La rencontre de trente avec trente 

L’âme des trente oiseaux s’anéantit de honte

Alors, le corps en poudre, ils obtinrent la Vie

Purifiés de tout, détachés, libérés

Ils furent vivifiés par l’éclat de Sa gloire

Le lien qui les liait à l’Être souverain

En fut renouvelé ; prenant nouvelle vie

Ils furent stupéfaits de nouvelles manières

Tous leurs actes passés et tous leurs manquements

Disparurent à jamais, effacés de leurs cœurs

Le soleil éclatant de la Proximité

Resplendit du lointain, et irradia leur être

Alors dans le reflet de 1a Sîmorgh des mondes

Ils virent, luminescente, la Face souveraine

Ils virent reflétés trente oiseaux, les sî morgh

Ils virent que Sîmorgh n’était autre qu’eux-mêmes 

Que sans l’ombre d’un doute Sîmorgh était sî morgh

Stupéfiés de se voir autres et pourtant eux-mêmes

Ils ne savaient plus quoi, avant d’être cela

C’était exactement la Sîmorgh qu’ils voyaient

Et Sîmorgh était là ; et Elle était sî morgh

Quand ils La regardaient, Sîmorgh était Sîmorgh

Quand ils se regardaient, ils étaient bien sî morgh

Pourtant, ils étaient autres et Sîmorgh était là

Et quand ils regardaient et Sîmorgh et eux-mêmes

Ils ne se voyaient qu’Un, en Sîmorgh, ou bien presque

Ceci était ceux-là et les uns étaient l’Autre

Personne n’entendit jamais pareille chose !

Les oiseaux submergés par la perplexité

Tentaient de le penser, mais sans pouvoir penser !

Ne pouvant rien comprendre, les oiseaux hébétés

Sans user de la langue, interrogèrent Sîmorgh

Ils demandèrent la clé de ce puissant mystère

Et la résolution de ce « toi » qui est « nous »

Sa Majesté Sîmorgh leur dit, mais sans parler :

« Le Soleil de la Majesté est un miroir

Celui qui vient à Elle ne peut voir que lui-même

Il se voit corps et âme, tout entier reflété 

Vous êtes venus trente et c’est aussi pourquoi

Ce miroir vous renvoie l’image de trente oiseaux

Quand vous seriez venus à quarante ou cinquante

Vous n’auriez pu lever ce voile que sur vous-mêmes

Vous avez cherché l’Autre en cheminant longtemps

Vous ne voyez pourtant que vous, vous seulement !

Car quel regard jamais peut atteindre où Nous sommes ?

La vue d’une fourmi peut-elle voir les Pléiades ?

Avez-vous jamais vu de par le vaste monde

Une pauvre fourmi se saisir d’une enclume

Ou bien un moucheron happer un éléphant ?

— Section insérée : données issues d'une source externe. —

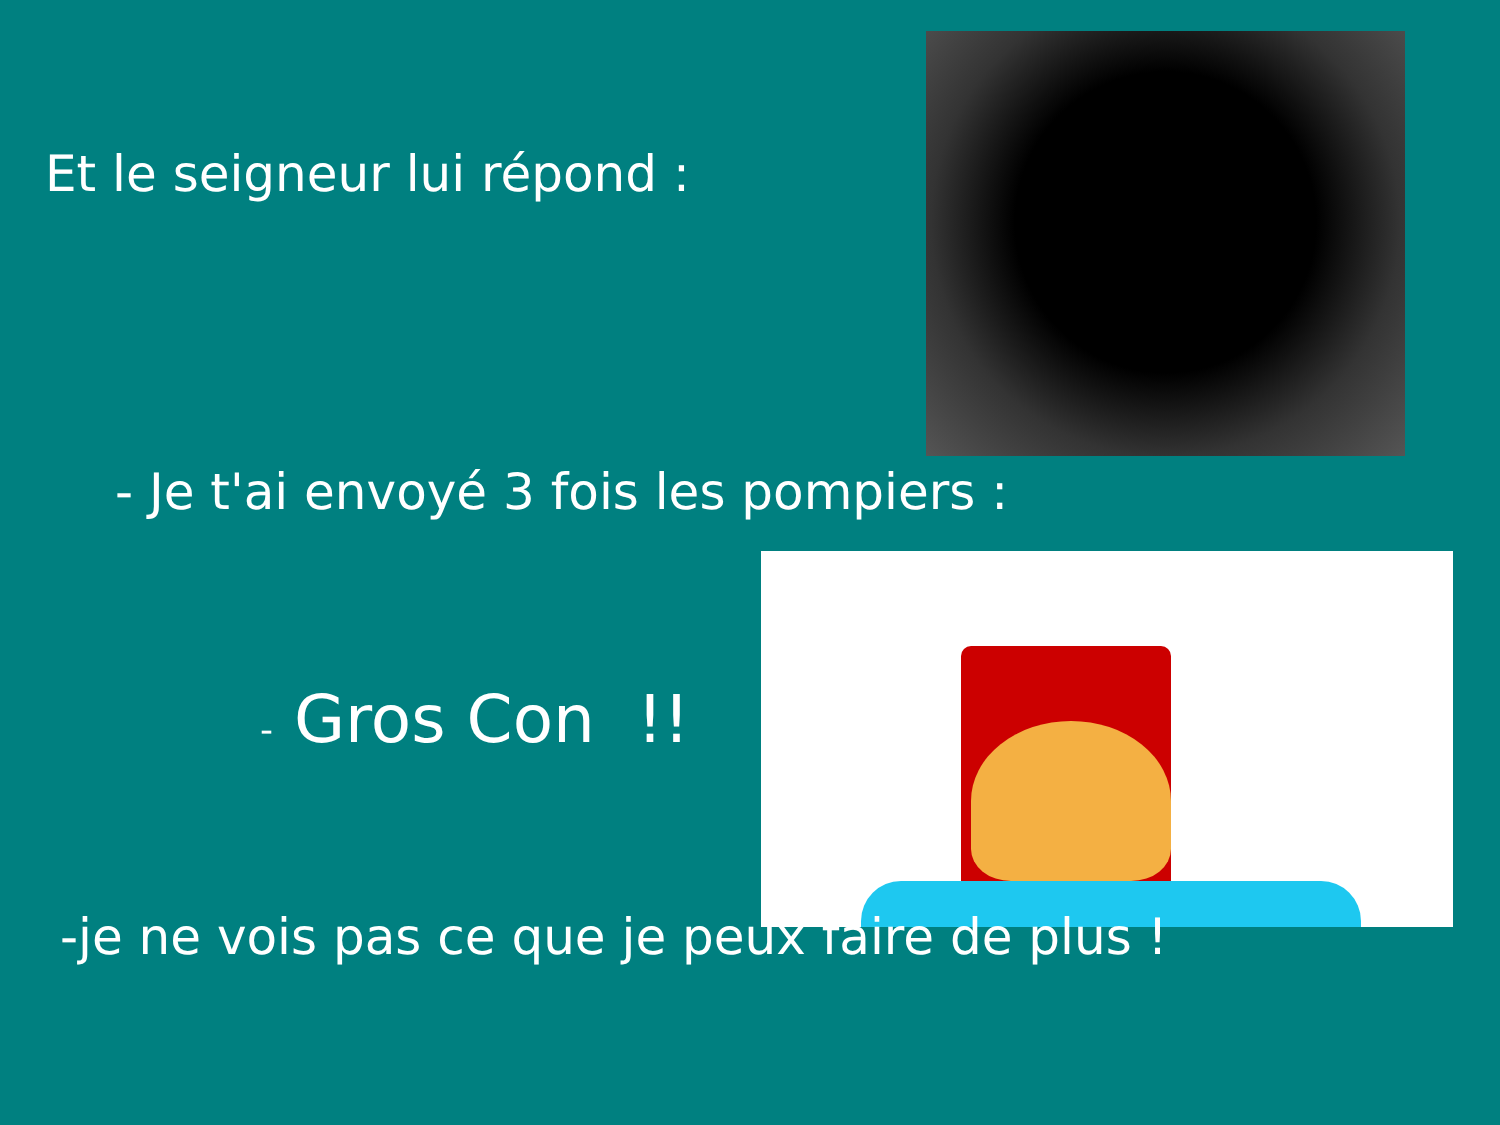Et le seigneur lui répond :
- Je t'ai envoyé 3 fois les pompiers :
- Gros Con !!
-je ne vois pas ce que je peux faire de plus !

Tout ce que vous saviez, à cette vue, n’est plus

Ce que vous avez dit ou entendu, non plus

Vous avez traversé les sept hautes vallées

Et vous avez fait preuve d’un courage viril

Pourtant c’est dans Mes œuvres que vous cheminiez

Vous n’avez que rêvé la vallée de l’Essence

Vous étant endormis au creux des Attributs

Vous voilà trente oiseaux hébétés et perplexes

Aux cœurs enamourés, impatients et sans vie

Mais Moi, Je suis la seule véritable Sîmorgh

Je suis la pure Essence de l’Oiseau souverain ;

Il vous faut maintenant, dans la grâce et la joie

Annihiler votre être tout entier en Moi

Afin de vous trouver vous-mêmes dedans Moi. »

 Ils s’annihilèrent donc, cette fois pour toujours

Et l’ombre disparut dans le Soleil, enfin !

Pendant qu’ils cheminaient, la parole régnait

Une fois le but atteint, il ne resta plus rien

Ni début et ni fin, ni guide, ni chemin

Et c’est pourquoi, ici, la parole s’éteint. 

Farid od-din Attâr, Le cantique des oiseaux, trad. Leili Anvar, Paris, Diane de Selliers, 2014, pp.331-333.